Work to complete:
Copy the records exactly, covering the stretch from the line containing "collection date: 1976-08-12" through the end of the records, with both ends included. Leave the pictures out of your copy.

Provided entries:
[Begin]

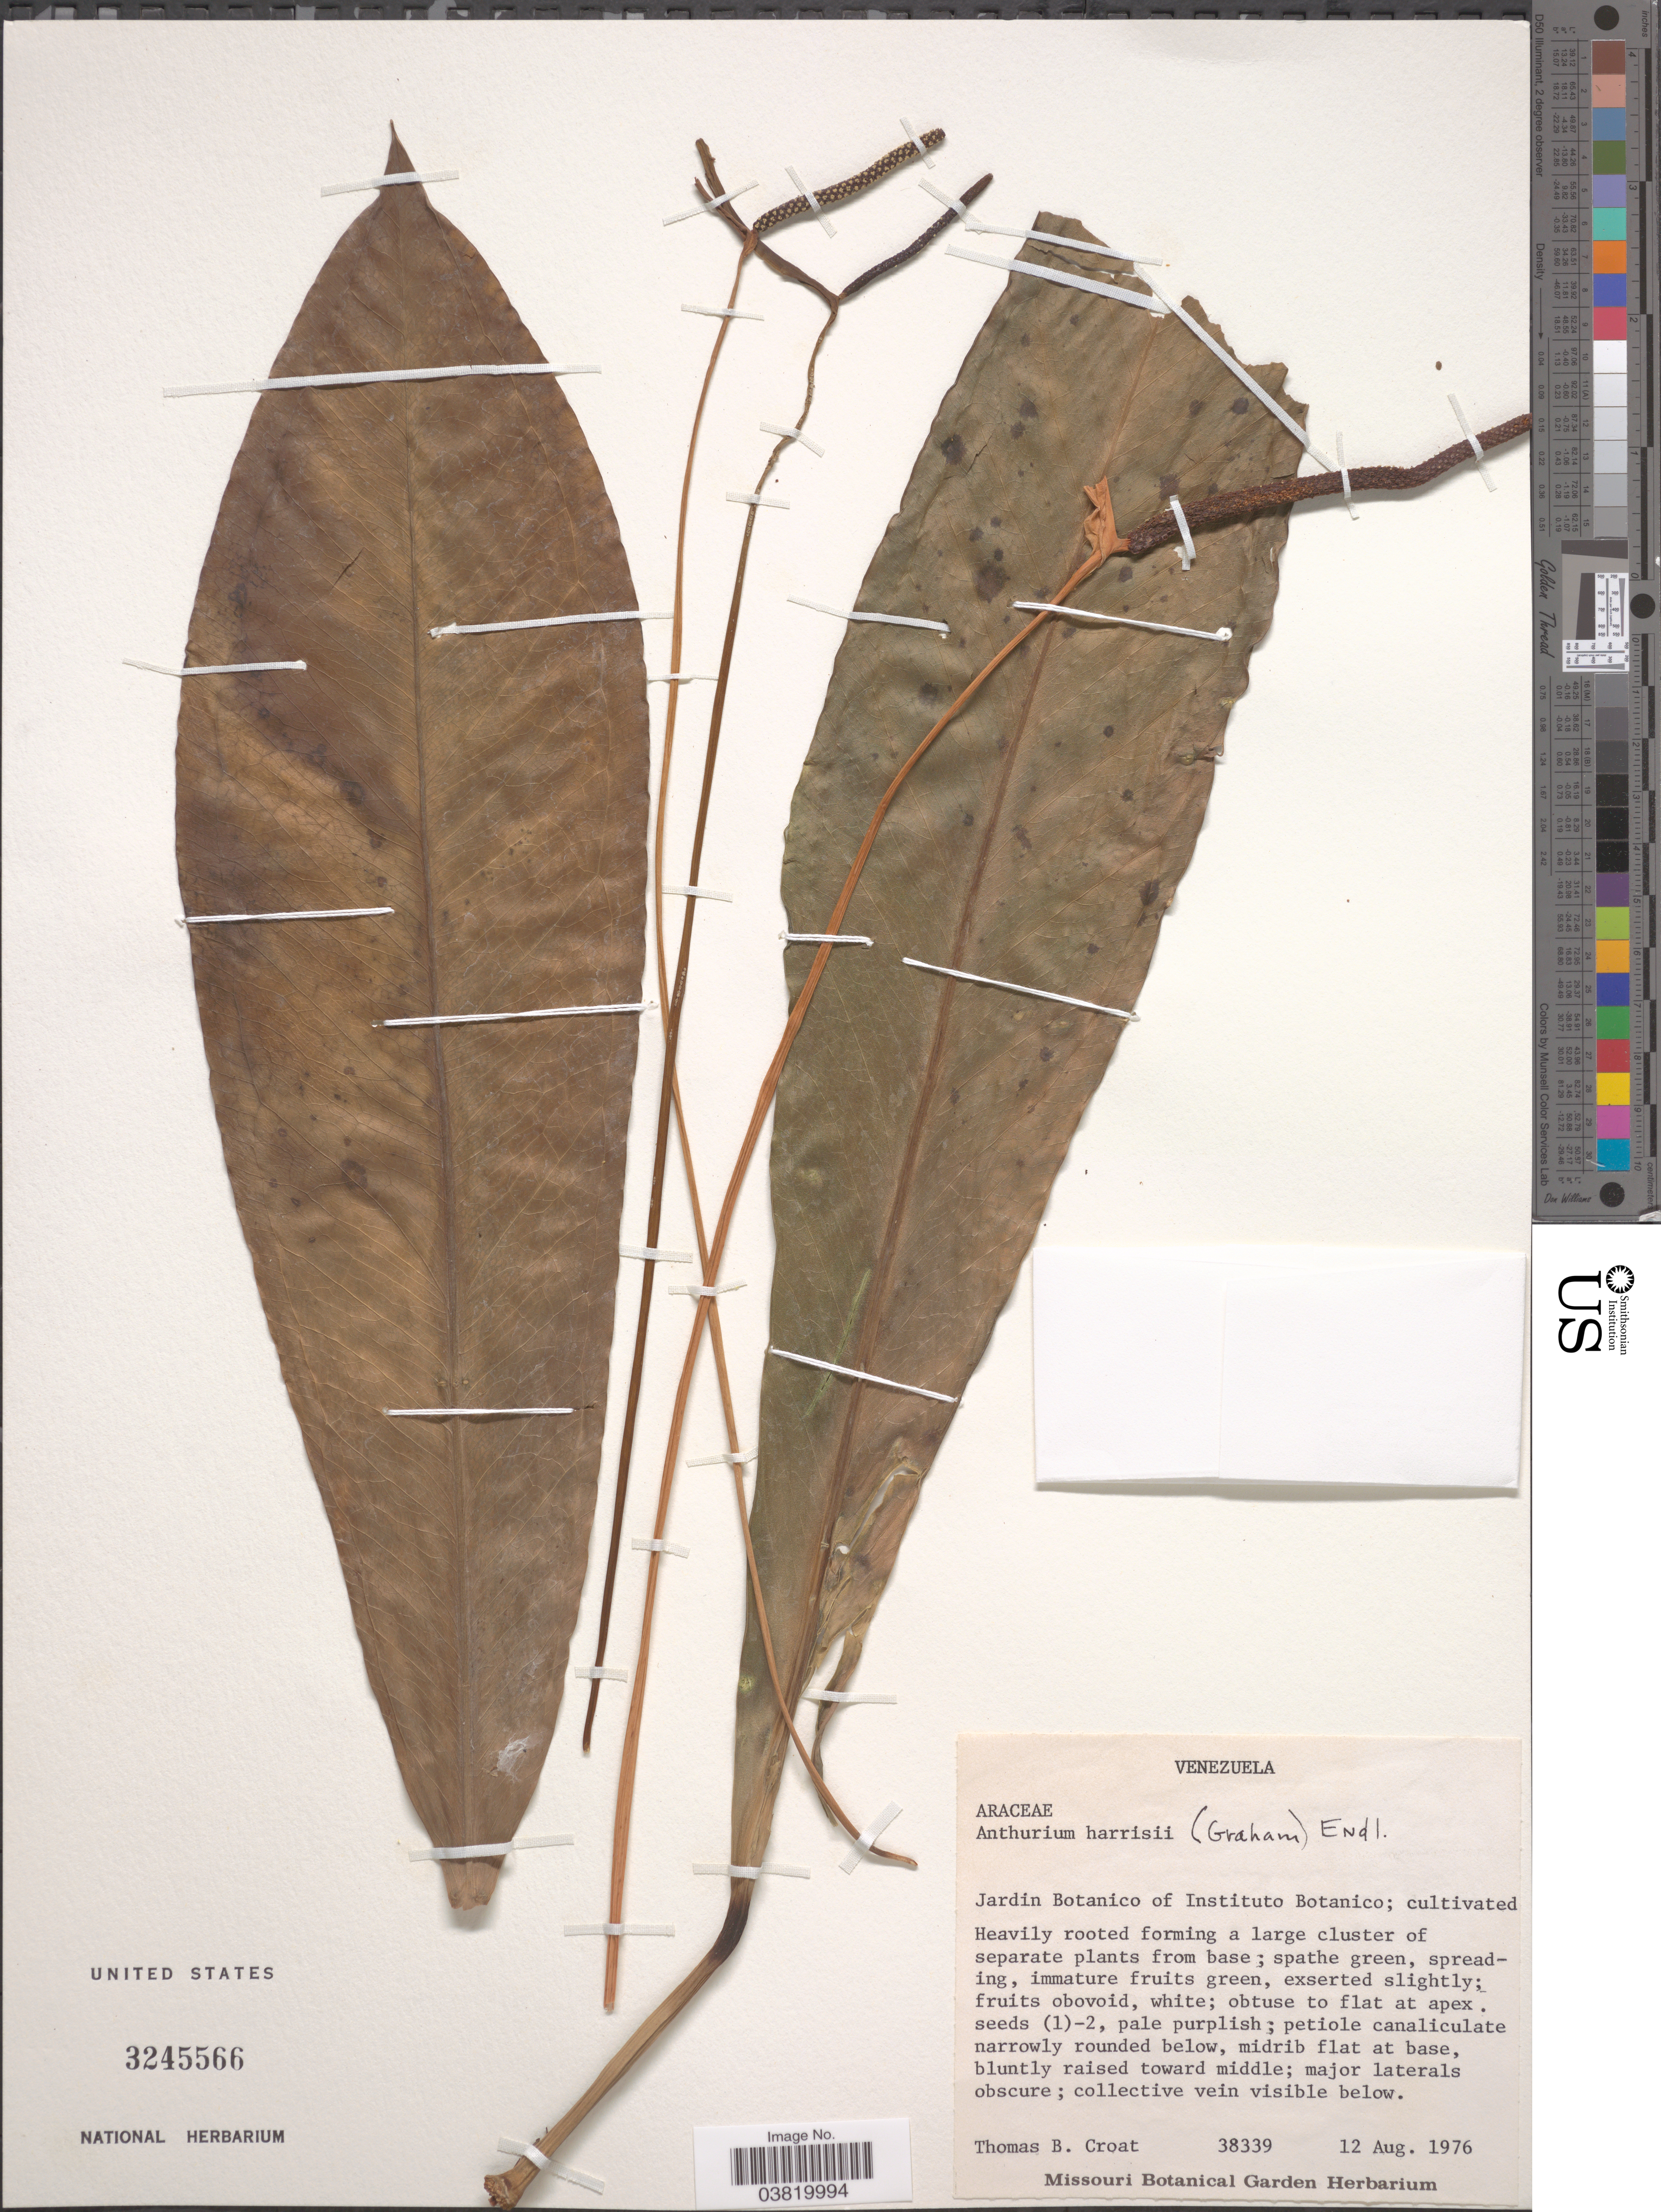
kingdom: Plantae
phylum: Tracheophyta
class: Liliopsida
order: Alismatales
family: Araceae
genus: Anthurium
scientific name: Anthurium harrisii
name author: G. Don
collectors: T. B. Croat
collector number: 38339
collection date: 1976-08-12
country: Venezuela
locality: Jardin Botanico of Instituto Botanico.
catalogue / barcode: US 3245566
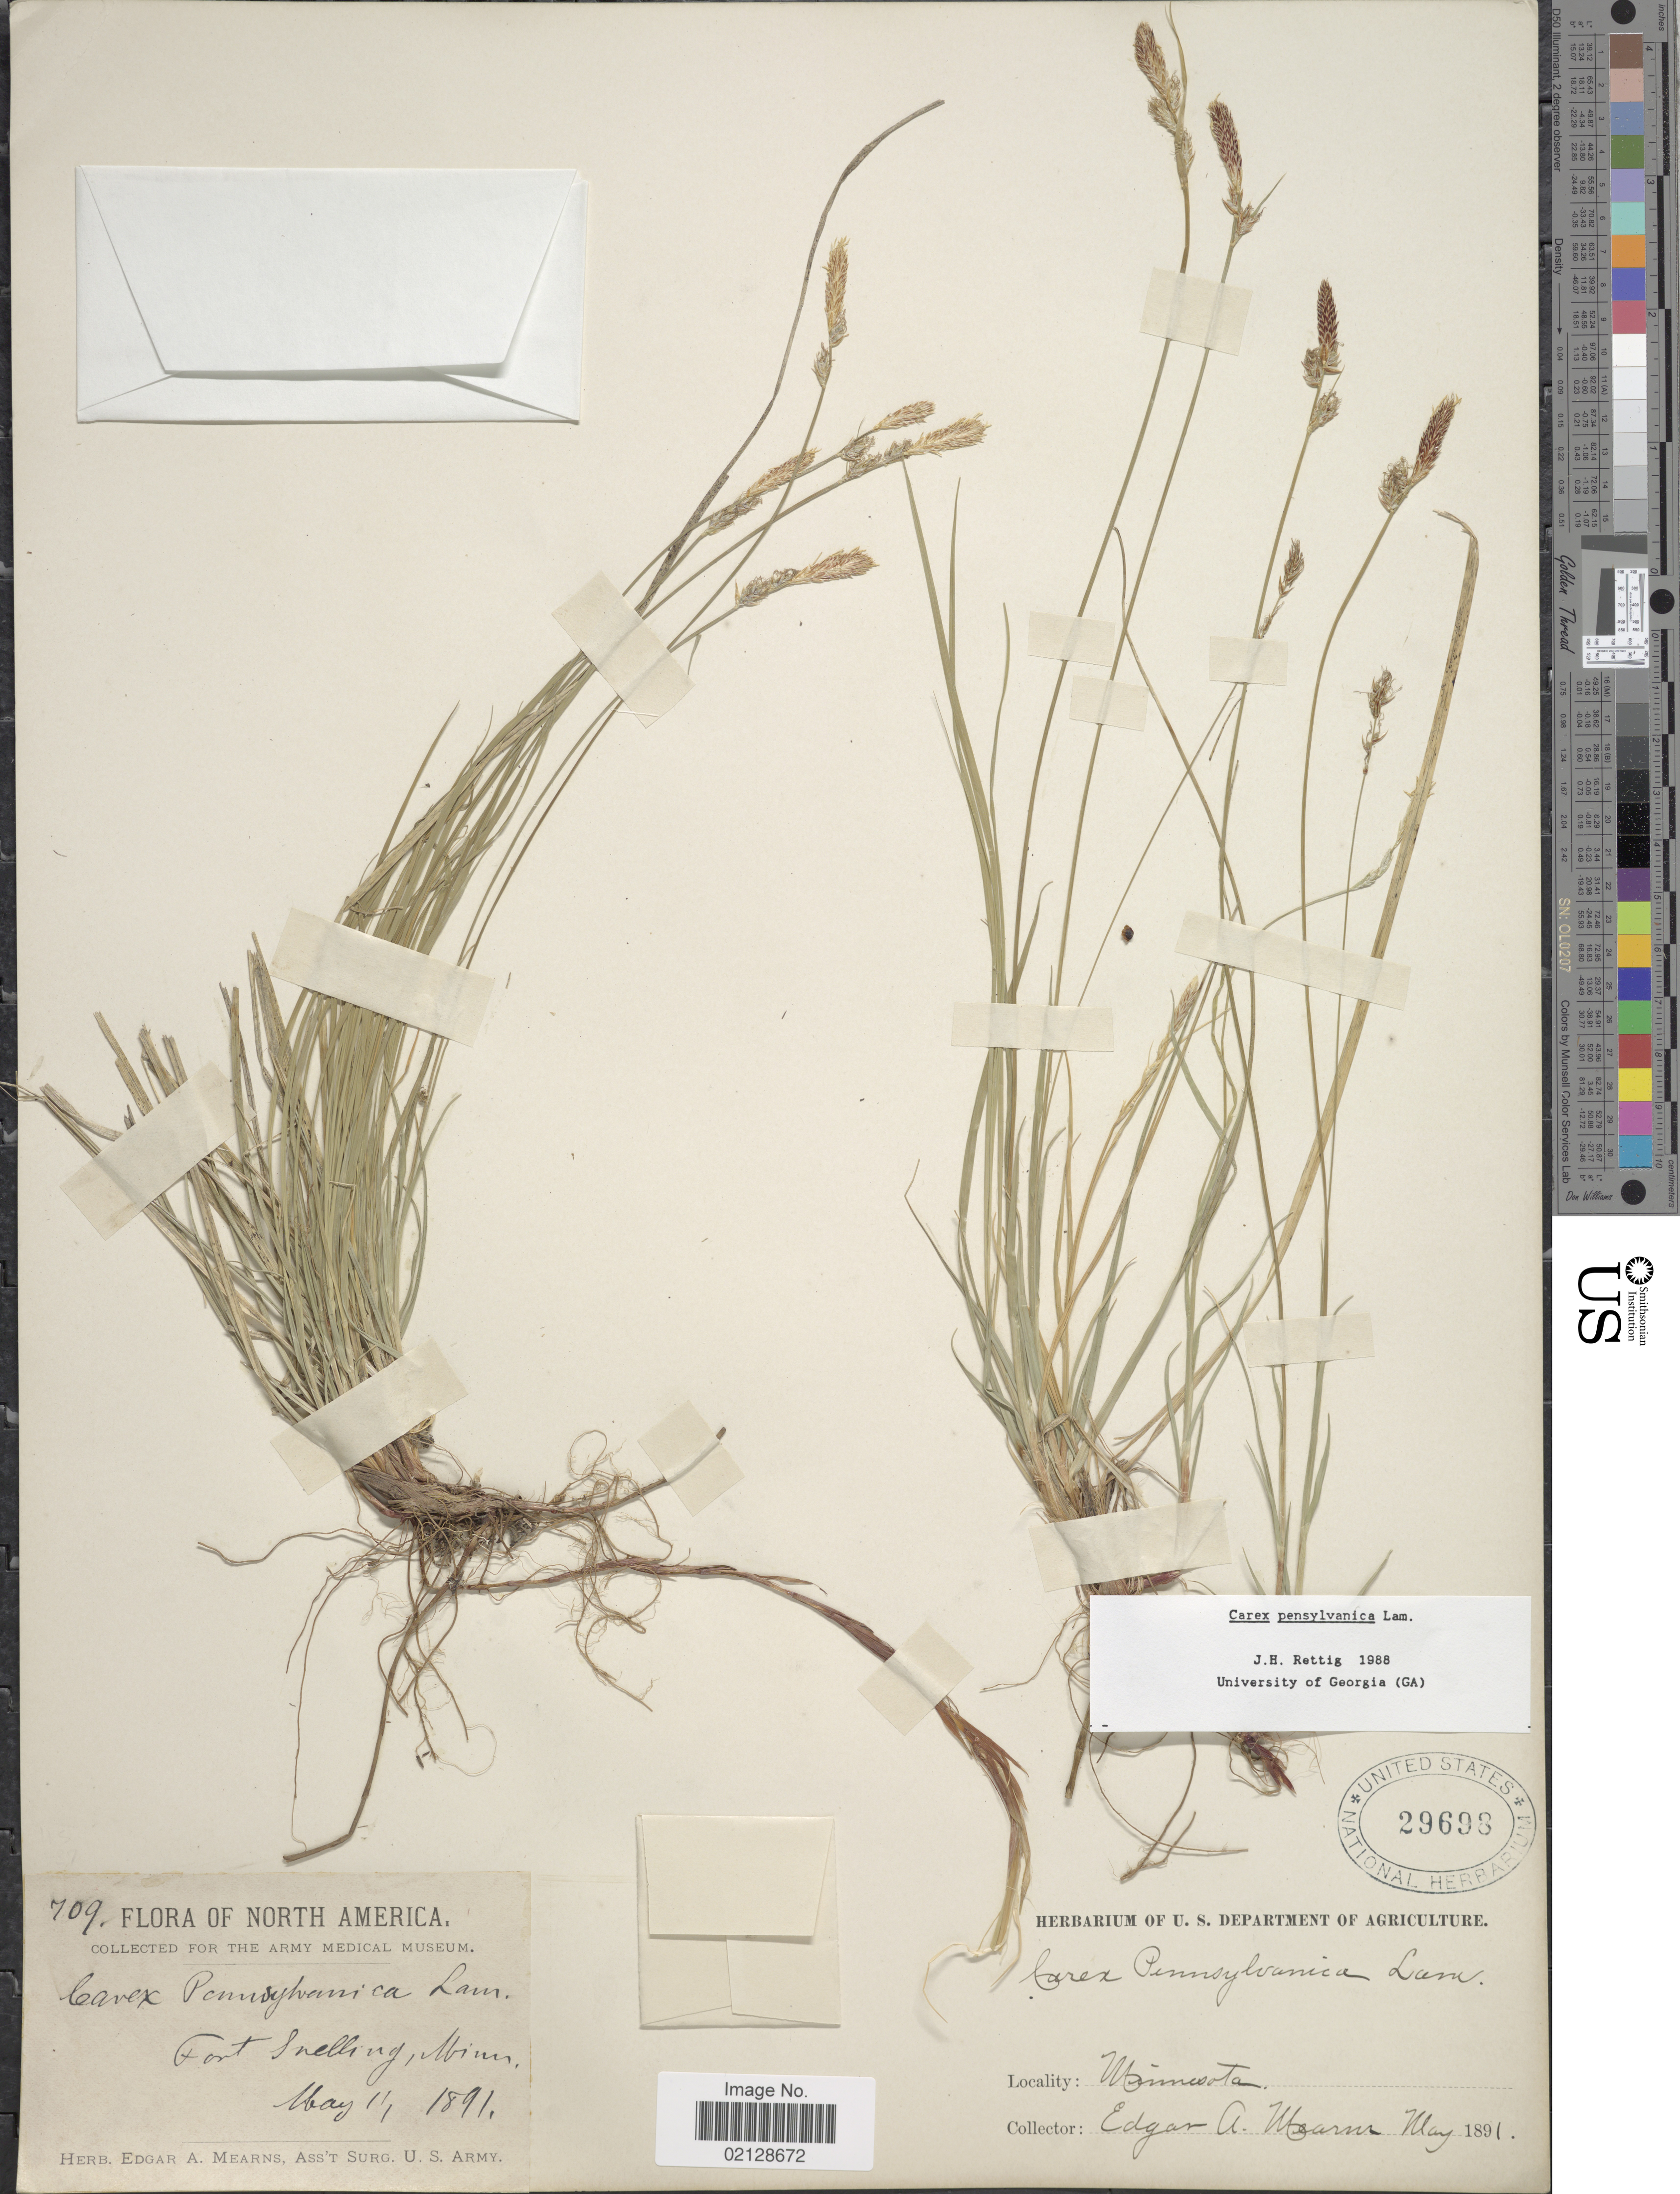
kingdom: Plantae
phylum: Tracheophyta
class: Liliopsida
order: Poales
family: Cyperaceae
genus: Carex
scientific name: Carex pensylvanica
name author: Lam.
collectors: E. A. Mearns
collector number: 709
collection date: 1891-05-01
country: United States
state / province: Minnesota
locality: Fort Snelling, Minn.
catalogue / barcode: US 29698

[End]

Answer to this task:
collection date: 1976-08-12
country: Venezuela
locality: Jardin Botanico of Instituto Botanico.
catalogue / barcode: US 3245566
kingdom: Plantae
phylum: Tracheophyta
class: Liliopsida
order: Poales
family: Cyperaceae
genus: Carex
scientific name: Carex pensylvanica
name author: Lam.
collectors: E. A. Mearns
collector number: 709
collection date: 1891-05-01
country: United States
state / province: Minnesota
locality: Fort Snelling, Minn.
catalogue / barcode: US 29698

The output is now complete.